Celebrating US Black History Month

By Transmission |
2 minute read

Celebrating US Black History Month

Here at Transmission, we are excited to celebrate US Black History Month so we can learn more, understand more and do better. We would love as much participation as possible so please dive in with us and enjoy the amazing content coming your way.

“My humanity is bound up in yours, for we can only be human together.”

- Desmond Tutu

The US Black History Month 2021 national theme

This year’s theme, “The Black Family: Representation, Identity, and Diversity,” explores how the black family has been “reverenced, stereotyped, and vilified from the days of slavery to our own time.” The theme encompasses the individual black family and encourages “discussions on the nature and impact of parenting, childhood, marriage, gender norms, sexuality, and incarceration,” according to the Association for the Study of African American Life and History (ASALH), the organization that founded Black History Month.

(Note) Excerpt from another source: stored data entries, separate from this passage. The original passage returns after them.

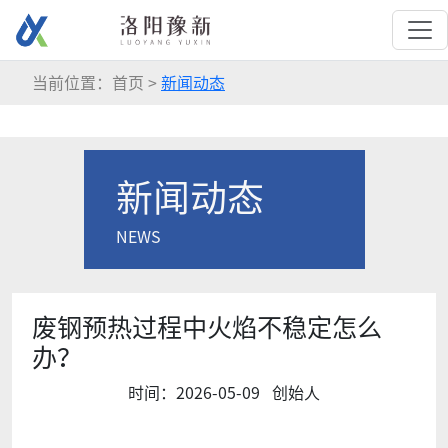
当前位置：首页 >
新闻动态
新闻动态
NEWS
废钢预热过程中火焰不稳定怎么
办？
时间：2026-05-09
创始人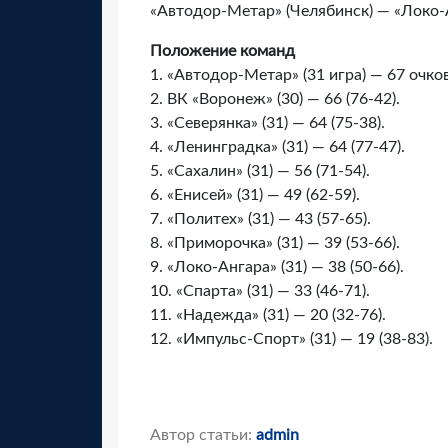
«Автодор-Метар» (Челябинск) — «Локо-Анг
Положение команд
1. «Автодор-Метар» (31 игра) — 67 очков
2. ВК «Воронеж» (30) — 66 (76-42).
3. «Северянка» (31) — 64 (75-38).
4. «Ленинградка» (31) — 64 (77-47).
5. «Сахалин» (31) — 56 (71-54).
6. «Енисей» (31) — 49 (62-59).
7. «Политех» (31) — 43 (57-65).
8. «Приморочка» (31) — 39 (53-66).
9. «Локо-Ангара» (31) — 38 (50-66).
10. «Спарта» (31) — 33 (46-71).
11. «Надежда» (31) — 20 (32-76).
12. «Импульс-Спорт» (31) — 19 (38-83).
Автор статьи:
admin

“Change will not come if we wait for some other person or some other time. We are the ones we’ve been waiting for. We are the change that we seek.”

- Barack Obama

A little history on US Black History Month

Carter G. Woodson is known as the Father of Black History. Born in 1875 in Virginia, the son of former slaves, Woodson had to put off schooling while he worked in the coal mines of West Virginia. He graduated from Berea College, and became a teacher and school administrator. He also received graduate degrees from the University of Chicago and in 1912 was the second African American, after W. E. B. Du Bois, to obtain a PhD degree from Harvard University. Most of Woodson’s academic career was spent at Howard University, a historically black university in Washington, D.C., where he eventually served as the Dean of the College of Arts and Sciences.

Convinced that the role of his own people in American history and in the history of other cultures was being ignored or misrepresented among scholars, Woodson realized the need for research into the neglected past of African Americans. Woodson believed that education and increasing social and professional contacts among Black and white people could reduce racism, and he promoted the organized study of African-American history partly for that purpose.

In 1926, Woodson pioneered the celebration of “Negro History Week”, designated for the second week in February, to coincide with marking the birthdays of Abraham Lincoln and Frederick Douglass. The Black United Students and Black educators at Kent State University expanded this idea to include an entire month beginning on February 1, 1970. Since 1976, every US president has designated February as Black History Month.

Black History Month at Transmission

Here’s how we’ve decided to break it down. More details will follow each week.

February 1-5

Supporting Diversity in Business: B2B for SMBs/Supporting Black-owned Businesses

February 8-12

The Importance of Sharing Black Voices in Storytelling

February 15-19

“We Are What We See” Why representation matters in Tech and in Advertising

February 22-26

Understanding the Black Culture through Cuisine

“Diversity is not about how we differ. Diversity is about embracing one another’s uniqueness.”